## PROBLEM DETAILS
Copy out the text from all the entries below, changing every "June 25, 2025" to "June 26, 2025" and leaving everything else as it is. Leave out the pictures.

(DATA TO PROCESS)

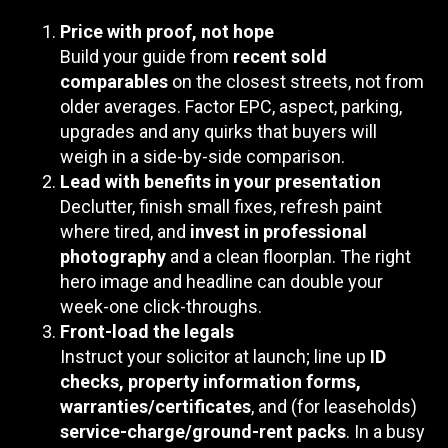
Price with proof, not hope
Build your guide from
recent sold
comparables
on the closest streets, not from
older averages. Factor EPC, aspect, parking,
upgrades and any quirks that buyers will
weigh in a side-by-side comparison.
Lead with benefits in your presentation
Declutter, finish small fixes, refresh paint
where tired, and
invest in professional
photography
and a clean floorplan. The right
hero image and headline can double your
week-one click-throughs.
Front-load the legals
Instruct your solicitor at launch; line up
ID
checks, property information forms,
warranties/certificates
, and (for leaseholds)
service-charge/ground-rent packs
. In a busy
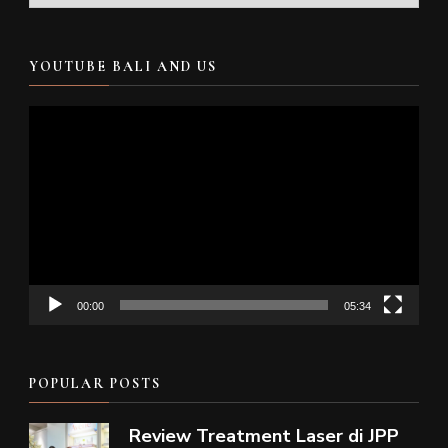
YOUTUBE BALI AND US
Video
Player
00:00
05:34
POPULAR POSTS
Review Treatment Laser di JPP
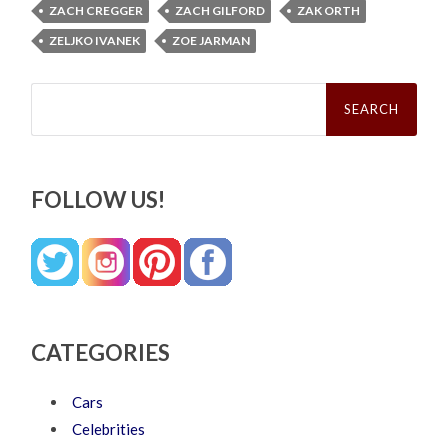
ZACH CREGGER
ZACH GILFORD
ZAK ORTH
ZELJKO IVANEK
ZOE JARMAN
Search
for:
FOLLOW US!
CATEGORIES
Cars
Celebrities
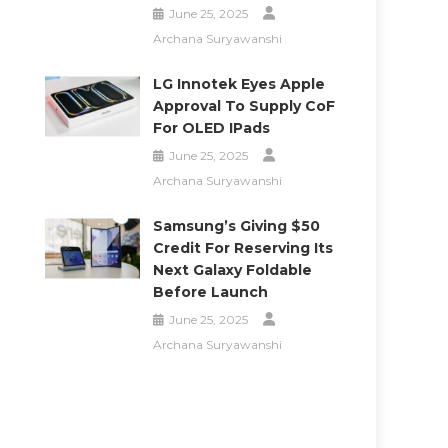
June 25, 2025
Archana Suryawanshi
LG Innotek Eyes Apple
Approval To Supply CoF
For OLED IPads
June 25, 2025
Archana Suryawanshi
Samsung’s Giving $50
Credit For Reserving Its
Next Galaxy Foldable
Before Launch
June 25, 2025
Archana Suryawanshi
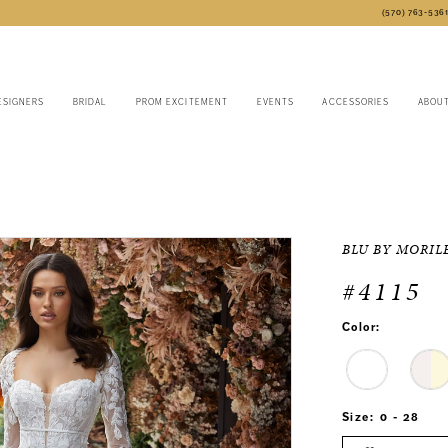
(570) 763‑536
ESIGNERS
BRIDAL
PROM EXCITEMENT
EVENTS
ACCESSORIES
ABOU
BLU BY MORIL
#4115
Color:
Size:
0 - 28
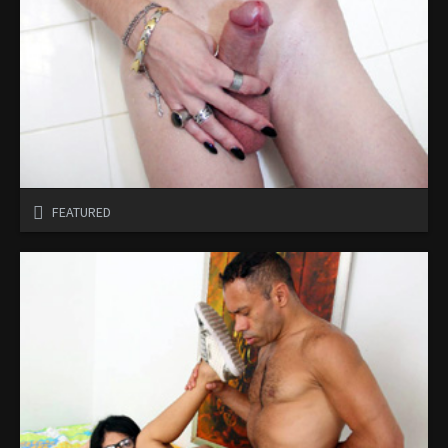
FEATURED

(End DATA TO PROCESS)

## RESPONSE BOX
Price with proof, not hope
Build your guide from
recent sold
comparables
on the closest streets, not from
older averages. Factor EPC, aspect, parking,
upgrades and any quirks that buyers will
weigh in a side-by-side comparison.
Lead with benefits in your presentation
Declutter, finish small fixes, refresh paint
where tired, and
invest in professional
photography
and a clean floorplan. The right
hero image and headline can double your
week-one click-throughs.
Front-load the legals
Instruct your solicitor at launch; line up
ID
checks, property information forms,
warranties/certificates
, and (for leaseholds)
service-charge/ground-rent packs
. In a busy
YOUTUBE BALI AND US
Video
Player
00:00
05:34
POPULAR POSTS
Review Treatment Laser di JPP
ZACH CREGGER
ZACH GILFORD
ZAK ORTH
ZELJKO IVANEK
ZOE JARMAN
Search
for:
FOLLOW US!
CATEGORIES
Cars
Celebrities
June 26, 2025
Archana Suryawanshi
LG Innotek Eyes Apple
Approval To Supply CoF
For OLED IPads
June 26, 2025
Archana Suryawanshi
Samsung’s Giving $50
Credit For Reserving Its
Next Galaxy Foldable
Before Launch
June 26, 2025
Archana Suryawanshi
(570) 763‑536
ESIGNERS
BRIDAL
PROM EXCITEMENT
EVENTS
ACCESSORIES
ABOU
BLU BY MORIL
#4115
Color:
Size:
0 - 28
FEATURED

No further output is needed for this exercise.